● What you have to do
Collect each line of the entries that holds the string "input".

● Supplied data
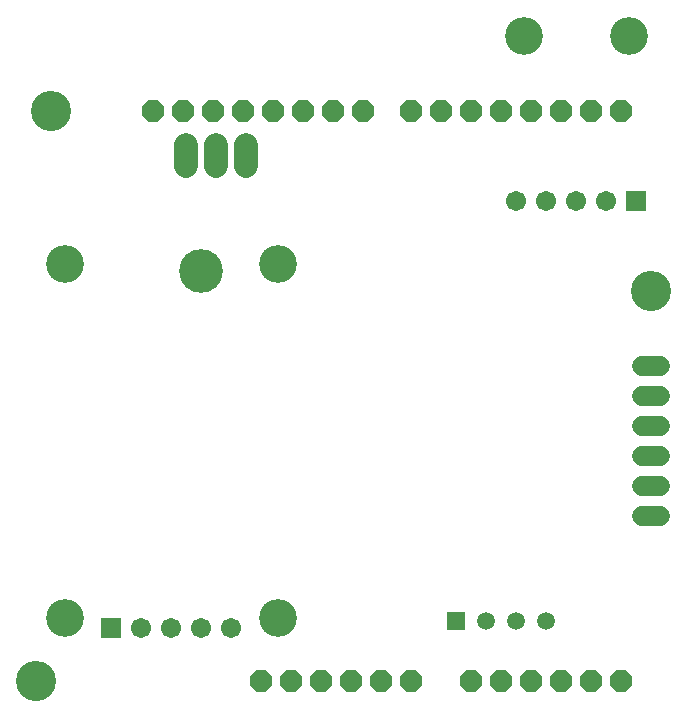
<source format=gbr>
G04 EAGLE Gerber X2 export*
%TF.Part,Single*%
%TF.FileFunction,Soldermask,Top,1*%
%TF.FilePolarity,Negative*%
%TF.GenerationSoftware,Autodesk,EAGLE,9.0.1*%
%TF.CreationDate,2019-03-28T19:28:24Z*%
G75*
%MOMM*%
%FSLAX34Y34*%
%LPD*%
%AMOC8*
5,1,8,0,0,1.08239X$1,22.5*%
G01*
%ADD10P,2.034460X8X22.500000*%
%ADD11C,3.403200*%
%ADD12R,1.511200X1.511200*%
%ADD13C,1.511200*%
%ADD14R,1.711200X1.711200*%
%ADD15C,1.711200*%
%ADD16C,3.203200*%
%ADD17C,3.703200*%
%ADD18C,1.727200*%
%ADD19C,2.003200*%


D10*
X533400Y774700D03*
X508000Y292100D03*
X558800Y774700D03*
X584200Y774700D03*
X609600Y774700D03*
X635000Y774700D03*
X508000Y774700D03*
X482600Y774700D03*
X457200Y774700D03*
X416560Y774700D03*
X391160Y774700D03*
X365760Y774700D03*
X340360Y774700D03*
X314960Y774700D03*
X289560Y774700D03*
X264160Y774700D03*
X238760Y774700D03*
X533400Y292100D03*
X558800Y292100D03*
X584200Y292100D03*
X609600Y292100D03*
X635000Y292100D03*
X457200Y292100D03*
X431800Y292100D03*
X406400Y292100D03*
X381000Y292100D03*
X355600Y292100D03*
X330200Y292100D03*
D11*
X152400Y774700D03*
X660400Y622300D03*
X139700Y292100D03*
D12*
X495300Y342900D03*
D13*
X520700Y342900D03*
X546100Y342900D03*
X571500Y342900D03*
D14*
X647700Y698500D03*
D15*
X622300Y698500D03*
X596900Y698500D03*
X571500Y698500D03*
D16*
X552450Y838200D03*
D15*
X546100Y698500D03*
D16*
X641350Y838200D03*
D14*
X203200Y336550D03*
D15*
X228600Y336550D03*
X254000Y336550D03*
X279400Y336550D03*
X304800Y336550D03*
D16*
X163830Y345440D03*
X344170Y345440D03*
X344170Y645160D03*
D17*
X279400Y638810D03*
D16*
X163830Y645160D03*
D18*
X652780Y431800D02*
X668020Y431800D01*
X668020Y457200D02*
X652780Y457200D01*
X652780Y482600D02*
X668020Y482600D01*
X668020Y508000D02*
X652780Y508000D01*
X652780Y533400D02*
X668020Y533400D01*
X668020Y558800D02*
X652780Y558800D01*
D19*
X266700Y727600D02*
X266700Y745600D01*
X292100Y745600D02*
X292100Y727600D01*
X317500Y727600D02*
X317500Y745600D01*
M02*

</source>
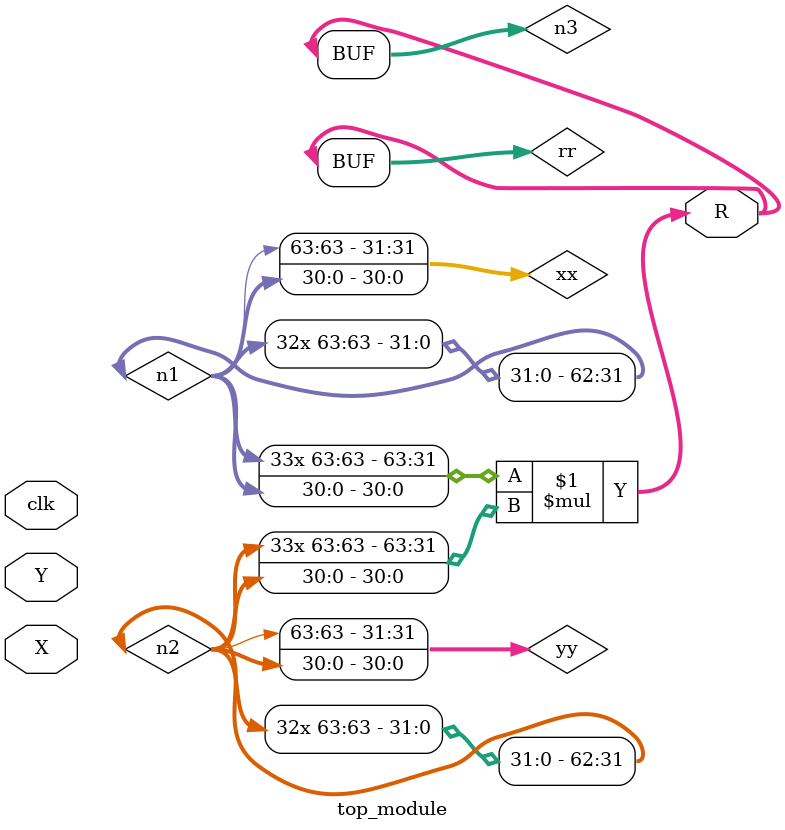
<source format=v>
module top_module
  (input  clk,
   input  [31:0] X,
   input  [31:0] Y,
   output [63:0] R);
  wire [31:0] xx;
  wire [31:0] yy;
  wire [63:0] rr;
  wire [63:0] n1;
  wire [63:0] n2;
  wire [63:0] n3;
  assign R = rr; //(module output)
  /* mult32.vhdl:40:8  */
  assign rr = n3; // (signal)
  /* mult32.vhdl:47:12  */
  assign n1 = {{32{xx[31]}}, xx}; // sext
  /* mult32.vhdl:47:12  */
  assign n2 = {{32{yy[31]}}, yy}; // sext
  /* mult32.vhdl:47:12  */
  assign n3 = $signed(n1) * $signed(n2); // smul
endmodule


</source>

...

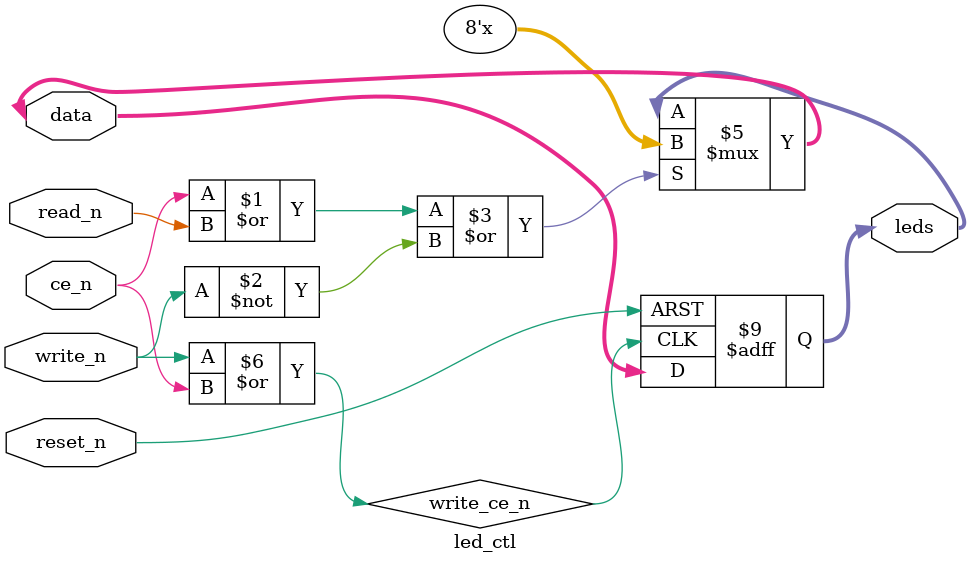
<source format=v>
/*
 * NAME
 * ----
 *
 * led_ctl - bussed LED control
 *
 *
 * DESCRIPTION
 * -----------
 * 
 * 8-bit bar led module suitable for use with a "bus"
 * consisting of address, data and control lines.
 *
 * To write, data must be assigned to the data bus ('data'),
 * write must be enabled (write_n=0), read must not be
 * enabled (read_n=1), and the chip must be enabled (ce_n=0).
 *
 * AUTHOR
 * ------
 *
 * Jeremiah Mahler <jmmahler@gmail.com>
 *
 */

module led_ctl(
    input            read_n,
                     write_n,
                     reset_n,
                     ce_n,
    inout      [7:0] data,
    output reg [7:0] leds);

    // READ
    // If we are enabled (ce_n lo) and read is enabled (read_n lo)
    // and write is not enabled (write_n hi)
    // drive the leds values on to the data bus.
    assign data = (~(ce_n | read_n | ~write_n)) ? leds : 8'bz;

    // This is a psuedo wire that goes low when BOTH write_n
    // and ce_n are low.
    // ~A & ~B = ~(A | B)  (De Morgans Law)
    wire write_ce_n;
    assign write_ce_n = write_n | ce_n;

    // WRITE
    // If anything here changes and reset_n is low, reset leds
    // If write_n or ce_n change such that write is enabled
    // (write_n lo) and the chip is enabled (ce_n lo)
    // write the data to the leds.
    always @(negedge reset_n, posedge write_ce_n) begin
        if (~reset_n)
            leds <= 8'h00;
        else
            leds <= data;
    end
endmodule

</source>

● Output for this exercise
  (input  clk,
   input  [31:0] X,
   input  [31:0] Y,
    input            read_n,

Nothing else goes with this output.